The report comes within days of the RBI raising benchmark short term lending rate (repo) by 25 basis points to 6.5 per cent citing inflationary concerns. It was the second such hike in a row.

The IMF said the monetary policy tightening in early June was appropriate and further gradual tightening will be needed. “The RBI will need to gradually tighten policy further, in response to inflation pressures, which will help to build monetary policy credibility,” the report said. It noted that headline and core inflation are rising and forecast to be above the mid-point of the headline inflation target band in the near and medium term, raising the probability that adverse shocks could push headline inflation above the RBI’s target range (4 per cent, +, – 2 per cent) and calling for a tighter stance.

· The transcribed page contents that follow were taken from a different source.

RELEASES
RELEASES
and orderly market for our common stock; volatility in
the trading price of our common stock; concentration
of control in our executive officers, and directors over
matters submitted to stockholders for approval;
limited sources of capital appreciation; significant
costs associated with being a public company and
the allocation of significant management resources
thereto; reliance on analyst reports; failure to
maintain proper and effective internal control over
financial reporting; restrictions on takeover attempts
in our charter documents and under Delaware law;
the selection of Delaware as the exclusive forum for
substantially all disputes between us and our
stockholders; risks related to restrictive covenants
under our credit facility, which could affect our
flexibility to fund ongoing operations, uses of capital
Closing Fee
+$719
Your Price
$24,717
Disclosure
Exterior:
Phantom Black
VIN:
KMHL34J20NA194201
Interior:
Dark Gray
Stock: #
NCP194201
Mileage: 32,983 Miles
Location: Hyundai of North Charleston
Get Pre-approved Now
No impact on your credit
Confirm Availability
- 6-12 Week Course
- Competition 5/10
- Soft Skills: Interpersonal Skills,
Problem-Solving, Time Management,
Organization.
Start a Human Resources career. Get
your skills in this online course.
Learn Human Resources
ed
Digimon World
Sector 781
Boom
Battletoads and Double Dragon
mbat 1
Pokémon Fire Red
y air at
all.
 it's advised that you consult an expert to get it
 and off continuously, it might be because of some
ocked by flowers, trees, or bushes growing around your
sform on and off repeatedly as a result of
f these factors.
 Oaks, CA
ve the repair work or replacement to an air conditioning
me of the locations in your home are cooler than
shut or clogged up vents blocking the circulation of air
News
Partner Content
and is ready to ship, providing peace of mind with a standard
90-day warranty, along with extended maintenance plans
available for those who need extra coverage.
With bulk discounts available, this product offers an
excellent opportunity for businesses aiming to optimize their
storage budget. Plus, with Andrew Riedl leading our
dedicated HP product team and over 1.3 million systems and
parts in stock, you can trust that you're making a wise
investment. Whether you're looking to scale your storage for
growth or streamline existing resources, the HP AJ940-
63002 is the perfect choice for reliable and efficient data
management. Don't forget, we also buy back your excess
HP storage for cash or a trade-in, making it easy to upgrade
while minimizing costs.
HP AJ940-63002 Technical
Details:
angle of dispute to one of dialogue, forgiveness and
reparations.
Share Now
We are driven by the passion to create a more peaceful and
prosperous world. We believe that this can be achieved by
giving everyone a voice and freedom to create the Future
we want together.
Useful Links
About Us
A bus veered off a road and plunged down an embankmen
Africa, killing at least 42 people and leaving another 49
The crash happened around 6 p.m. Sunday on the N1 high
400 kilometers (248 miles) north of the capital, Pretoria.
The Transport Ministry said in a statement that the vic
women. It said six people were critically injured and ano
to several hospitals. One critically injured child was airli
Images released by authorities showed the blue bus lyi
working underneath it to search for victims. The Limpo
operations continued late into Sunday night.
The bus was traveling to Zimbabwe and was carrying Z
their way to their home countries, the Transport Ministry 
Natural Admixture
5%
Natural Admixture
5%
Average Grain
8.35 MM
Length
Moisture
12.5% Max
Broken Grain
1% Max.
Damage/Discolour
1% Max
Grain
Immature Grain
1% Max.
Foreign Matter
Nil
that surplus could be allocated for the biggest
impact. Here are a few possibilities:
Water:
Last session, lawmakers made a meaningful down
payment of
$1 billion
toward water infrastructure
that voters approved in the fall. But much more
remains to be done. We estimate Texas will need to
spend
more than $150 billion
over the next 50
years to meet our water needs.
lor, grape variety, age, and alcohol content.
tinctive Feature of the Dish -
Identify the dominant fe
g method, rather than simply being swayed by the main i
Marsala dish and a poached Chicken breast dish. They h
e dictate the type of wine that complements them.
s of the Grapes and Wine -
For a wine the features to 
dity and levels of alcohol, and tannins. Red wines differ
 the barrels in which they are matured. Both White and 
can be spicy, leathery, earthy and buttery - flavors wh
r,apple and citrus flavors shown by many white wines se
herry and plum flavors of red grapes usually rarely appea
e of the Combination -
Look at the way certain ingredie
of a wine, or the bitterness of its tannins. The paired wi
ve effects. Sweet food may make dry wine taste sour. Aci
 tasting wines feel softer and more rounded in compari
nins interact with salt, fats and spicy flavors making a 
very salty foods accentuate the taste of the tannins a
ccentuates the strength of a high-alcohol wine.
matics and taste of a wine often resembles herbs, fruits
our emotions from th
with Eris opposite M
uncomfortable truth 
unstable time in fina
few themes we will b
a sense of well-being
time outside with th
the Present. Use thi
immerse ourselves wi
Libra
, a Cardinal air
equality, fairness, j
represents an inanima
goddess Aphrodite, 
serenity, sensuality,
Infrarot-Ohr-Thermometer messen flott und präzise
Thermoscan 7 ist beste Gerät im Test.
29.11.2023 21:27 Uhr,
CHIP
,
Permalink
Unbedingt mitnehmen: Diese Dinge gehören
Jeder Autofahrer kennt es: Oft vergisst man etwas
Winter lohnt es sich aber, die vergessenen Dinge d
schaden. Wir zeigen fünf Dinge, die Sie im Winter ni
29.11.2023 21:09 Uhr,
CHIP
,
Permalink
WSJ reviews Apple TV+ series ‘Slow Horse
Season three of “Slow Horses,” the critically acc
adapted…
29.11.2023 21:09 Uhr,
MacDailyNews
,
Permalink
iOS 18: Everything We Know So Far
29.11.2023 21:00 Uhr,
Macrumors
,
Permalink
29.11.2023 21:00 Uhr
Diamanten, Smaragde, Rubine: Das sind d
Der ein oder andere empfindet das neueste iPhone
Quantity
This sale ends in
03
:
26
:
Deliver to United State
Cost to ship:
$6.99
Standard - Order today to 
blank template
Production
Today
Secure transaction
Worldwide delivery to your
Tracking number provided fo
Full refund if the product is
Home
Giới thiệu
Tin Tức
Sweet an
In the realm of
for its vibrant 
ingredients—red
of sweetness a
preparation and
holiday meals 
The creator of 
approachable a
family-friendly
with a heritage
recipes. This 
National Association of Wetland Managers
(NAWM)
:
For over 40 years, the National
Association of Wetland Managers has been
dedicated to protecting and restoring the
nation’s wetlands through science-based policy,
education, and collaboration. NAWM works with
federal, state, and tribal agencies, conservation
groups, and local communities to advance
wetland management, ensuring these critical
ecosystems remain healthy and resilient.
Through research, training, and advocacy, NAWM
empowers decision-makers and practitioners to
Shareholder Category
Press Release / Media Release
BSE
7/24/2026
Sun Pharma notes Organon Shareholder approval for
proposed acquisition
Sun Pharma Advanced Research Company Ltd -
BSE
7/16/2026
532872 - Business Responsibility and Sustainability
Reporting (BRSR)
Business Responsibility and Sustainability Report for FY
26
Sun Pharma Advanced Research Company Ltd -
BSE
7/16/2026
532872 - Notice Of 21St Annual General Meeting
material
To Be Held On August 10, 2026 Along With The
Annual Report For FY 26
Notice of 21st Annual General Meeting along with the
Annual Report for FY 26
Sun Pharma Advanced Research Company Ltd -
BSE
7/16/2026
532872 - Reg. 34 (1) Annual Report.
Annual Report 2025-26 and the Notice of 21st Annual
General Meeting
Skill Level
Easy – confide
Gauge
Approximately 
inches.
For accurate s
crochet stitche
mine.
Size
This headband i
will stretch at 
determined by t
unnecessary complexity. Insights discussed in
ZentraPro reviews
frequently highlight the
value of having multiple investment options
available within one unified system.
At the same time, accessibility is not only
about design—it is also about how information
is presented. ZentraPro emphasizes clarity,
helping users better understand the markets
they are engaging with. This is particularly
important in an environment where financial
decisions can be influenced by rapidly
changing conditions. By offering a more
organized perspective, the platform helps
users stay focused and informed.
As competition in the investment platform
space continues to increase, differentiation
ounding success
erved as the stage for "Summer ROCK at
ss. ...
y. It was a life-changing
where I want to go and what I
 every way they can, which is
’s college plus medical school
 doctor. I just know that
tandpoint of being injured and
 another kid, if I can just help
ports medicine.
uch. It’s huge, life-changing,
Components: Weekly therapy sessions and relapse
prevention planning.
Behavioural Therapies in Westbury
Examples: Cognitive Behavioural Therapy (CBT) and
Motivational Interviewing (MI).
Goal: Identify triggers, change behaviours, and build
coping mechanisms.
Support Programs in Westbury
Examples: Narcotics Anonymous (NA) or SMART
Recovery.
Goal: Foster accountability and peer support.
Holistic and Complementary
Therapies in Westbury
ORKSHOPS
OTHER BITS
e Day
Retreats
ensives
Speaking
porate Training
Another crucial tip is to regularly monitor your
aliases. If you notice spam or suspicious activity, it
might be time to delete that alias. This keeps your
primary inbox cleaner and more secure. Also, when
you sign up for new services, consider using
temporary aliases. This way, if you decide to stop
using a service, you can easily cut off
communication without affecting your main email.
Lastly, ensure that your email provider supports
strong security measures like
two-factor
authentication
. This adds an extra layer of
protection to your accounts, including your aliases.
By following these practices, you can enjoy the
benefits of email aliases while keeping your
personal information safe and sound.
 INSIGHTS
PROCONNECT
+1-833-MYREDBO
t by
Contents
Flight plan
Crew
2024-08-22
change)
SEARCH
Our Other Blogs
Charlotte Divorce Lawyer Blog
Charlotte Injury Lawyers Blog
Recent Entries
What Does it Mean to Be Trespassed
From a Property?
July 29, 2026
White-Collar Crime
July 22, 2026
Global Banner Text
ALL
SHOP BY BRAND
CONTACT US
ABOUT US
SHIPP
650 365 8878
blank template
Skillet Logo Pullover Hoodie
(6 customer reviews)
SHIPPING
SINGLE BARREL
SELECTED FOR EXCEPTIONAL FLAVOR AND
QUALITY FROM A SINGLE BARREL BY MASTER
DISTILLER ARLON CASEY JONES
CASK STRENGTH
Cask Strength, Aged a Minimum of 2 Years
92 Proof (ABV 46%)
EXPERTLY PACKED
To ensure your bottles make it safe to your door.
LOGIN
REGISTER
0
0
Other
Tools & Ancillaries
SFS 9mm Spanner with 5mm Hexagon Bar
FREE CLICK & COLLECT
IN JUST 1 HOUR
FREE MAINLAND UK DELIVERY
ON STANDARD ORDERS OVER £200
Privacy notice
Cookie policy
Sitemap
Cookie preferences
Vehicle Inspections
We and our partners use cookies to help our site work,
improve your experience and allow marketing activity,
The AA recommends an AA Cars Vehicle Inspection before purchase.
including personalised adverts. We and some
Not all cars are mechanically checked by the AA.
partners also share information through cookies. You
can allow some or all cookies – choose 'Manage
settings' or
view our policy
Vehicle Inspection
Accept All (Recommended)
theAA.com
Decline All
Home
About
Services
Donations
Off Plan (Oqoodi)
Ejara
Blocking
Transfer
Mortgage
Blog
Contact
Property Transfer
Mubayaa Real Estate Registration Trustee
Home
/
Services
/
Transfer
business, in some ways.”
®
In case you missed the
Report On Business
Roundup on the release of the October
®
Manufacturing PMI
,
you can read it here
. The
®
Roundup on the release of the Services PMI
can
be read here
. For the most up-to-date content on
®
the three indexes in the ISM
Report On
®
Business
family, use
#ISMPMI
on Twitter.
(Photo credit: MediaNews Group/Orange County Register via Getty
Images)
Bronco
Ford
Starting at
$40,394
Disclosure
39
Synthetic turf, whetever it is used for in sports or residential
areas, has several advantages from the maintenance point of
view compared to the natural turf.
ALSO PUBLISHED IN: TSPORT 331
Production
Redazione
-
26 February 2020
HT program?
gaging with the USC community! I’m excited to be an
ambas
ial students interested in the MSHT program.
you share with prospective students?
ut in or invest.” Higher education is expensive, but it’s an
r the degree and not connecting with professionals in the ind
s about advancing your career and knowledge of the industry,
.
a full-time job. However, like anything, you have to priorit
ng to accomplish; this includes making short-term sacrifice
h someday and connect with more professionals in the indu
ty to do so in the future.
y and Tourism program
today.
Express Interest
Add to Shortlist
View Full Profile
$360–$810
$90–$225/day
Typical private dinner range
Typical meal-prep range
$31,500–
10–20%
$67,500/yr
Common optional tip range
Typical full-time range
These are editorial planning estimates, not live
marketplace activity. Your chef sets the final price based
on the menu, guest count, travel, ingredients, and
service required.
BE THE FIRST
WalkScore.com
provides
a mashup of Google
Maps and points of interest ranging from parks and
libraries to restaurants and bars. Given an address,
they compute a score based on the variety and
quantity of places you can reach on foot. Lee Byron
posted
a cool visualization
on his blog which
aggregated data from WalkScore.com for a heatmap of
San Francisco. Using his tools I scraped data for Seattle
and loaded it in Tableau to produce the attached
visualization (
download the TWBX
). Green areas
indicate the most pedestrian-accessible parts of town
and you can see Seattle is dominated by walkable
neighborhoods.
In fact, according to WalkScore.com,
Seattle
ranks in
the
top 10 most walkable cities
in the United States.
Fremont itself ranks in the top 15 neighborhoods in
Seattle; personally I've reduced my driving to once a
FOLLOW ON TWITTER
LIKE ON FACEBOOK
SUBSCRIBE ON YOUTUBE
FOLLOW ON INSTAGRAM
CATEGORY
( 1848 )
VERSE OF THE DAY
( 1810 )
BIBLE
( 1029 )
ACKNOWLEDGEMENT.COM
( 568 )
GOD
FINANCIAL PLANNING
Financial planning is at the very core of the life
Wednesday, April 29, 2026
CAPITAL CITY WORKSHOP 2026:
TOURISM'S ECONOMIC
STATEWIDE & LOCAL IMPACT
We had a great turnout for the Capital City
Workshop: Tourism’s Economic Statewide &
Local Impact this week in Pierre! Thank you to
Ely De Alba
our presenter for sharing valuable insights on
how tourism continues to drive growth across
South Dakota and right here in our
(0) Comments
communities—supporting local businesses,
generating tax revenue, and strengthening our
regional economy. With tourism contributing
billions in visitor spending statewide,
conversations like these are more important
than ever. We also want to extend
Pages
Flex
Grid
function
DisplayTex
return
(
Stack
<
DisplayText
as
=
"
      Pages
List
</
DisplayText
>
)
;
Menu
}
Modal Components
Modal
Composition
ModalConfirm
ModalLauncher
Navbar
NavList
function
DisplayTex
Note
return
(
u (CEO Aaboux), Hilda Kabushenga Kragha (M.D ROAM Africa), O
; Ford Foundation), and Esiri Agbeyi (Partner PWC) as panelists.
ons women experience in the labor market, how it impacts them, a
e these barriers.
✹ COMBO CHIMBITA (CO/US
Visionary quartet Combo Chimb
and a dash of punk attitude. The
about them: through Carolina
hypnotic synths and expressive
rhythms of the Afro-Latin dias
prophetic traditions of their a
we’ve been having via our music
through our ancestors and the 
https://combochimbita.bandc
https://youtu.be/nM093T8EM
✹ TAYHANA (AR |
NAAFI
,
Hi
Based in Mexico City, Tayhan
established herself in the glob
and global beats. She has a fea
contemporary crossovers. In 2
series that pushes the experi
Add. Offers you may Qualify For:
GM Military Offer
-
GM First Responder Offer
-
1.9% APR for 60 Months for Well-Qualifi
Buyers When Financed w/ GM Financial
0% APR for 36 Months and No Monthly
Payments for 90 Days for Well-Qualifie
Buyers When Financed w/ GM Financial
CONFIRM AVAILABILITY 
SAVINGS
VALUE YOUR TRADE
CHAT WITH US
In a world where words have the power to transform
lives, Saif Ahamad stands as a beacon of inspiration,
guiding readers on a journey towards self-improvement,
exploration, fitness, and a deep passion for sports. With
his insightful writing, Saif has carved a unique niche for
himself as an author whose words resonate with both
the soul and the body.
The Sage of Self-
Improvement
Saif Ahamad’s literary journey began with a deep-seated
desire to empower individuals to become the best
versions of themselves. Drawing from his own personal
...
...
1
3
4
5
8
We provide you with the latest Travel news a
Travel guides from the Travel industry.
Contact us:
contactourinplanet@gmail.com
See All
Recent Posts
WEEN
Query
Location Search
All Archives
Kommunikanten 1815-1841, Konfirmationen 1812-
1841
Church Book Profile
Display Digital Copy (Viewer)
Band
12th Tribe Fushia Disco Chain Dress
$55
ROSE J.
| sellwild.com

The Fund described the Goods and Services Tax (GST) as a “milestone reform” in India’s tax policy, but pushed for a simplified structure, saying the multiple rate structure and other features could give rise to high compliance and administrative costs.

The Fund also said that a dual rate structure with a low standard rate and an additional higher rate on select items can be progressive and preserve revenue neutrality.

“Yet, the GST has a complex structure with a relatively high number of rates (and exemptions), which could be simplified without sacrificing progressivity of the current GST and with potentially significant gains from lower compliance and administrative costs,” it said.

In its report, the IMF Executive Board has forecast India’s growth to rise to 7.3 per cent in FY2018/19 and 7.5 per cent in FY2019/20, on strengthening investment and robust private consumption.

“The Indian economy is recovering from the two shocks that started from late 2016: demonetisation and then the kind of implementation issues related to the GST. We see growth recovering. Generally, India is benefiting from good macroeconomic policies; stability-oriented policies as well as some important reforms that have been done in recent years,” he said.

Medium-term headline inflation has risen to 4.9 per cent in May 2018, above the mid-point of the RBI’s headline inflation target band, said the Fund.